TO-DO ITEM: In the records below, reproduce word for word the part that opens with the line containing "I have listed a new property at 6 900 Allen" and closes with the line containing "schools, nose creek", including both of those lines.

DATA EXTRACTS:
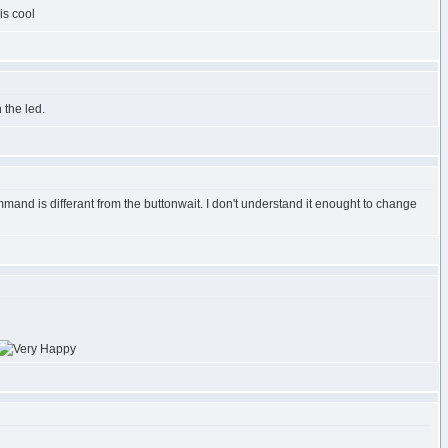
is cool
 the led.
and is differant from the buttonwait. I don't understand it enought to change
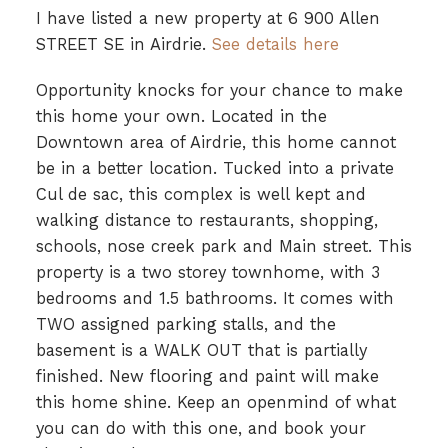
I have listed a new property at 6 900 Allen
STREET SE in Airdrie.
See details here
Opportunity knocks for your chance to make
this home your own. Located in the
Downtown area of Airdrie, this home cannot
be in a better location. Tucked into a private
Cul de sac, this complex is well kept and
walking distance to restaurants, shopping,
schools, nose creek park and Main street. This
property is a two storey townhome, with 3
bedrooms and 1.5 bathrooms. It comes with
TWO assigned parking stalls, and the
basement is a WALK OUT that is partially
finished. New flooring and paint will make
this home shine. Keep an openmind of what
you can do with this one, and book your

==

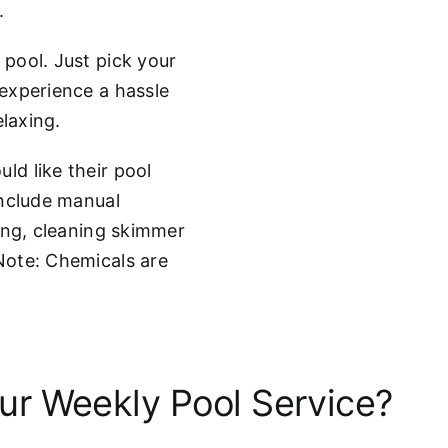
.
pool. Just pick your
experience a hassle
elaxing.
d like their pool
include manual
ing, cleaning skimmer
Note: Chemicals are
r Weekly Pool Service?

ANSWER TO THIS TASK:
I have listed a new property at 6 900 Allen
STREET SE in Airdrie.
See details here
Opportunity knocks for your chance to make
this home your own. Located in the
Downtown area of Airdrie, this home cannot
be in a better location. Tucked into a private
Cul de sac, this complex is well kept and
walking distance to restaurants, shopping,
schools, nose creek park and Main street. This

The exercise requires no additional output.